TO DO: Which of the lines below include "changes"? Each one should be copied out.

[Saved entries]

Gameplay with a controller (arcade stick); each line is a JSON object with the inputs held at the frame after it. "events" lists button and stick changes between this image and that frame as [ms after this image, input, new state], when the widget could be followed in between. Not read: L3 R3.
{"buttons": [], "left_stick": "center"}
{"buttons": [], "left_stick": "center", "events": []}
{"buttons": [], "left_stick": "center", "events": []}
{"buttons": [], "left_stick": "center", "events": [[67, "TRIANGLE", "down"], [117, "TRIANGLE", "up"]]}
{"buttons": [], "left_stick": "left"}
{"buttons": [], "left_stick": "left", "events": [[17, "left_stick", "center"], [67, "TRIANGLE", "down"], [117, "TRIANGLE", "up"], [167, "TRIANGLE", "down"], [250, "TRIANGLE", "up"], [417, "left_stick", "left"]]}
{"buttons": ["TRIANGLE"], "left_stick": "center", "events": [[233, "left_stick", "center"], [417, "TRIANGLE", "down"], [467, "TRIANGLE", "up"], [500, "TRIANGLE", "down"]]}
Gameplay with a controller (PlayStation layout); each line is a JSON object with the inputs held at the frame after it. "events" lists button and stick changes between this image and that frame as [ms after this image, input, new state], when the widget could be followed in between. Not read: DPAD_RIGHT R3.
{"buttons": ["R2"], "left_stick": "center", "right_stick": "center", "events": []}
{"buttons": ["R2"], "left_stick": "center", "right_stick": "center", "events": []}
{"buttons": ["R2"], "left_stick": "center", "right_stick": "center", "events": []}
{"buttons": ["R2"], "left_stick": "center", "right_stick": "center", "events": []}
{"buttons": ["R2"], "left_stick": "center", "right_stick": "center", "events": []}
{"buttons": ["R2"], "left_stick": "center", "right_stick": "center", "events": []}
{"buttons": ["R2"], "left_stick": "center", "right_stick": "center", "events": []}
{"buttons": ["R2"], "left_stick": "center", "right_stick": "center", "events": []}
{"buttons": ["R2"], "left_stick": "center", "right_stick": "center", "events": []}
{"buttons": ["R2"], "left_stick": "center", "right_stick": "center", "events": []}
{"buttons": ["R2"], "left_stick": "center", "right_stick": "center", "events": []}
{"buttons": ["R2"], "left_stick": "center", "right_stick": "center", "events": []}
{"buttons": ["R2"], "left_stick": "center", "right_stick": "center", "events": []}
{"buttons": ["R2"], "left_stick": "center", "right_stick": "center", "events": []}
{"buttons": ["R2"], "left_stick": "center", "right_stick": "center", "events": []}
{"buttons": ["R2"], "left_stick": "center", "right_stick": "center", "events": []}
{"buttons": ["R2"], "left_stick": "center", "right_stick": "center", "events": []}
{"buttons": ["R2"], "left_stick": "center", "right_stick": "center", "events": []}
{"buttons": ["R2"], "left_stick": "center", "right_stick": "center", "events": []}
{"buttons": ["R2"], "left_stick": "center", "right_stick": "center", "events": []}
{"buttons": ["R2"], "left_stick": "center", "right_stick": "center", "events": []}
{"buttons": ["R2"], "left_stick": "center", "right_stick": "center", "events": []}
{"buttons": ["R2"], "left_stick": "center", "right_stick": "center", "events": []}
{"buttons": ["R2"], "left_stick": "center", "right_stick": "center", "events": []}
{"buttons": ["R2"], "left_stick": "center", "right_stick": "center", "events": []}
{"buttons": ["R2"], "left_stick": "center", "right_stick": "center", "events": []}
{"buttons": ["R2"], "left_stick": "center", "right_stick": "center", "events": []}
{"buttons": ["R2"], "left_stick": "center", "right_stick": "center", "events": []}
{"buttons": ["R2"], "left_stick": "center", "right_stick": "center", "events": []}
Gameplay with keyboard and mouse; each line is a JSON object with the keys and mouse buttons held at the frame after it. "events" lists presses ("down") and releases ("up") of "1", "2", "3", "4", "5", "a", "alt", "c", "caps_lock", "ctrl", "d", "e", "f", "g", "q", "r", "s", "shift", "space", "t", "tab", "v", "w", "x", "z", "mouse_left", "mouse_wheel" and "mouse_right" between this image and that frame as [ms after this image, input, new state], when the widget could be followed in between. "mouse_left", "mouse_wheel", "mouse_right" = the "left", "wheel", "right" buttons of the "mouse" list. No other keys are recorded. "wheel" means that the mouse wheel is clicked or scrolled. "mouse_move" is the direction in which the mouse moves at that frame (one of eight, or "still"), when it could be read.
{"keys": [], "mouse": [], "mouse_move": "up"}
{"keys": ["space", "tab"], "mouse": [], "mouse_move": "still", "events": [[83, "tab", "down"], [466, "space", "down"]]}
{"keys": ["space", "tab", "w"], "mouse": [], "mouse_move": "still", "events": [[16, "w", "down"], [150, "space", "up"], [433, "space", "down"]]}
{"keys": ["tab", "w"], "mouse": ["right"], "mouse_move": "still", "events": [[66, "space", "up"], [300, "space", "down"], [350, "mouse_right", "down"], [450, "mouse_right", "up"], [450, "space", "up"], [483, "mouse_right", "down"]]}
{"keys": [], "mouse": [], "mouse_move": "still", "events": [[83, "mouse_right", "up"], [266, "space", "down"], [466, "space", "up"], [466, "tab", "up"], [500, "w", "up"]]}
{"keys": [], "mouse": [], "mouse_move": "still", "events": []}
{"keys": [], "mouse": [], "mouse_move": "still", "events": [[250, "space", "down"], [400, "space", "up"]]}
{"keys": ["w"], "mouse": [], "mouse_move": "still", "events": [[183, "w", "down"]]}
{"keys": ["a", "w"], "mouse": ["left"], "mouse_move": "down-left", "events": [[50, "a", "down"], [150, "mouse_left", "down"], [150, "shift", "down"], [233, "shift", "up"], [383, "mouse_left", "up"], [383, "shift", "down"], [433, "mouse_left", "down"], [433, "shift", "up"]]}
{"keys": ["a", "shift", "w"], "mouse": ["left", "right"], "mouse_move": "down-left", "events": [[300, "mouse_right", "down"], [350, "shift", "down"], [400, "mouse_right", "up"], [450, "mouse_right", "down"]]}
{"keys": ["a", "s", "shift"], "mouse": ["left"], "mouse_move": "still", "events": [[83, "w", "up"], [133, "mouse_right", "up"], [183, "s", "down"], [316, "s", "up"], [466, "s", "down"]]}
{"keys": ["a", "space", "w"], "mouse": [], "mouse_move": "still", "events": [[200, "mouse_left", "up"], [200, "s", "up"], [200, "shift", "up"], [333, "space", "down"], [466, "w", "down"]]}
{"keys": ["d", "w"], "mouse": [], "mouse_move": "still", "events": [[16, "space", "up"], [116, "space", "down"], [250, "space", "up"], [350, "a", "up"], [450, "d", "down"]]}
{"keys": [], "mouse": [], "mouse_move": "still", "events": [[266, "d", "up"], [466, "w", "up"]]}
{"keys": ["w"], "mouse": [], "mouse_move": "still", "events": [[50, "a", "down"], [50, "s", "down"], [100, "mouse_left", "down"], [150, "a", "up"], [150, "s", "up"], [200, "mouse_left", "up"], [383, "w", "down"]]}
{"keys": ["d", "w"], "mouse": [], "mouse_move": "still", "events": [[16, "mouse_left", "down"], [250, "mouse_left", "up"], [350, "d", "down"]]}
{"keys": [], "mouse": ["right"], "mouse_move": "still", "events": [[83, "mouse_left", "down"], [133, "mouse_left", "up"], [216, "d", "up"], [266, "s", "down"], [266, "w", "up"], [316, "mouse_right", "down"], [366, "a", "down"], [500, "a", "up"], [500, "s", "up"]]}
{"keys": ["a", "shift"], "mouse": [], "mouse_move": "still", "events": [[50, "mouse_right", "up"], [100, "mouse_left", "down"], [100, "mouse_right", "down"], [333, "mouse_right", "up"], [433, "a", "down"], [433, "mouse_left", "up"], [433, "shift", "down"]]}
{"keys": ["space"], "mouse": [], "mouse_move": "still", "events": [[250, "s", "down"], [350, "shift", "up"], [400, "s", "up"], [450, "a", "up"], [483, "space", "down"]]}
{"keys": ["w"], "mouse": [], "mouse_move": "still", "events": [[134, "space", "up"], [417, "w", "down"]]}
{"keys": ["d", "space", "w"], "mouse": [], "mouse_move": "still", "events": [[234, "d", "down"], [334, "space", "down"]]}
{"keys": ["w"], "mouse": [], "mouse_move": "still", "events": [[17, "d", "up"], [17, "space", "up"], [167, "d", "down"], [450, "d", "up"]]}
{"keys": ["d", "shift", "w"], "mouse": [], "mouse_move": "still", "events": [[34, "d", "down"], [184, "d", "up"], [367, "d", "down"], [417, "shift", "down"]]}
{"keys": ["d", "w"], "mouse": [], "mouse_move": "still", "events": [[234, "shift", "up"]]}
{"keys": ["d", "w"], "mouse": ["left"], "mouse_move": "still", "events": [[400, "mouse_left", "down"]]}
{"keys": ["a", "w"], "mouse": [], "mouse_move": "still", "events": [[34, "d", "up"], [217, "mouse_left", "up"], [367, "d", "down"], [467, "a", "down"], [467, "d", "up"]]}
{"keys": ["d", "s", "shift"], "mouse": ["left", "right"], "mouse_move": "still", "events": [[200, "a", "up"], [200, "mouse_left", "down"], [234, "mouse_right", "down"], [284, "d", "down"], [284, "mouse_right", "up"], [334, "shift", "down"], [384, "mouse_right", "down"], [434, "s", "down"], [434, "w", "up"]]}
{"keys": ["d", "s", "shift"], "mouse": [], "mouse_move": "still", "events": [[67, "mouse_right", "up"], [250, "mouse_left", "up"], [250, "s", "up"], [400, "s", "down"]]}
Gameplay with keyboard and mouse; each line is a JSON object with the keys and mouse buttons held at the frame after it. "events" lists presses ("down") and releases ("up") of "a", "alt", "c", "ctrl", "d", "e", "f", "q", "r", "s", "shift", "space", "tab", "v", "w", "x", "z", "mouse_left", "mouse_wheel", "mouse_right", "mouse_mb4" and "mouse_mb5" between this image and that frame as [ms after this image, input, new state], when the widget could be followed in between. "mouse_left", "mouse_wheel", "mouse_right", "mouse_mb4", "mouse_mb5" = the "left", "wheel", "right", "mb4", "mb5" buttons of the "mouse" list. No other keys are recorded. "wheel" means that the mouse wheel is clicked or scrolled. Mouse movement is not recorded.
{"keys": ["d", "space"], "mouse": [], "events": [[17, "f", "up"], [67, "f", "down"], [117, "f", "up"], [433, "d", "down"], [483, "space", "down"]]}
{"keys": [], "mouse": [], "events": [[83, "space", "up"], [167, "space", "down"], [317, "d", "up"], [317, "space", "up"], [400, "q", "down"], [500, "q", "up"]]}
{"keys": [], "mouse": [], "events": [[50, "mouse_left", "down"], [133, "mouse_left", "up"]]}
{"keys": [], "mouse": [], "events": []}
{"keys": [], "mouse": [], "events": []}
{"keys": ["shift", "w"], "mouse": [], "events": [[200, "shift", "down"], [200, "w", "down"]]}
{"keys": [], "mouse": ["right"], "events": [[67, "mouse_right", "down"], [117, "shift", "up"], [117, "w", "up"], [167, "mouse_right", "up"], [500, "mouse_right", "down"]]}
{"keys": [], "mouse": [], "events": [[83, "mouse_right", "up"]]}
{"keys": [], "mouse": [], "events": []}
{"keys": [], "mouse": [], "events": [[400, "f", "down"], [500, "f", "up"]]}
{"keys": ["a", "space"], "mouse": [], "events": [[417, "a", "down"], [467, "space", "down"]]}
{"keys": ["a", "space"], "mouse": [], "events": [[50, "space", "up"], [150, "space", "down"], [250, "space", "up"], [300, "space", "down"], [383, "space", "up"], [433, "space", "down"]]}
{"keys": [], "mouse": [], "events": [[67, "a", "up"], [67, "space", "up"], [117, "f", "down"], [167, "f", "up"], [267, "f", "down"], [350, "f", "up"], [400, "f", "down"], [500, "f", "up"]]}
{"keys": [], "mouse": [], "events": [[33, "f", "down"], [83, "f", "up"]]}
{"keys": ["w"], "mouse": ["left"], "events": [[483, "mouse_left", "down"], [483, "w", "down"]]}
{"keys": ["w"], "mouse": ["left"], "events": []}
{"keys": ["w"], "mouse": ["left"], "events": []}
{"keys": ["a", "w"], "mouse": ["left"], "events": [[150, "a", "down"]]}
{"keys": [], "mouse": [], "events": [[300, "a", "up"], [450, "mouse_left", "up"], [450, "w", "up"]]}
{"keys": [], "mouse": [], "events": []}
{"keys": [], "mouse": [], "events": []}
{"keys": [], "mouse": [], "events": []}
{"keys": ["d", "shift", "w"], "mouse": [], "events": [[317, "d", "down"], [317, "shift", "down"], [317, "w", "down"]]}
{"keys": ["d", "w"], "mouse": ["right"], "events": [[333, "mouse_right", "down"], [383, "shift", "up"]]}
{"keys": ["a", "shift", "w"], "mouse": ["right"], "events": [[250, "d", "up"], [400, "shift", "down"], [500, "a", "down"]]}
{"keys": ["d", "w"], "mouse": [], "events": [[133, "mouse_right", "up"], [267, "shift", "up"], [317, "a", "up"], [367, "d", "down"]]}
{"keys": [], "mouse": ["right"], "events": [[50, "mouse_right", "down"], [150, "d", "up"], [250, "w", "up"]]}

SOLUTION TO THIS TASK:
Gameplay with a controller (arcade stick); each line is a JSON object with the inputs held at the frame after it. "events" lists button and stick changes between this image and that frame as [ms after this image, input, new state], when the widget could be followed in between. Not read: L3 R3.
Gameplay with a controller (PlayStation layout); each line is a JSON object with the inputs held at the frame after it. "events" lists button and stick changes between this image and that frame as [ms after this image, input, new state], when the widget could be followed in between. Not read: DPAD_RIGHT R3.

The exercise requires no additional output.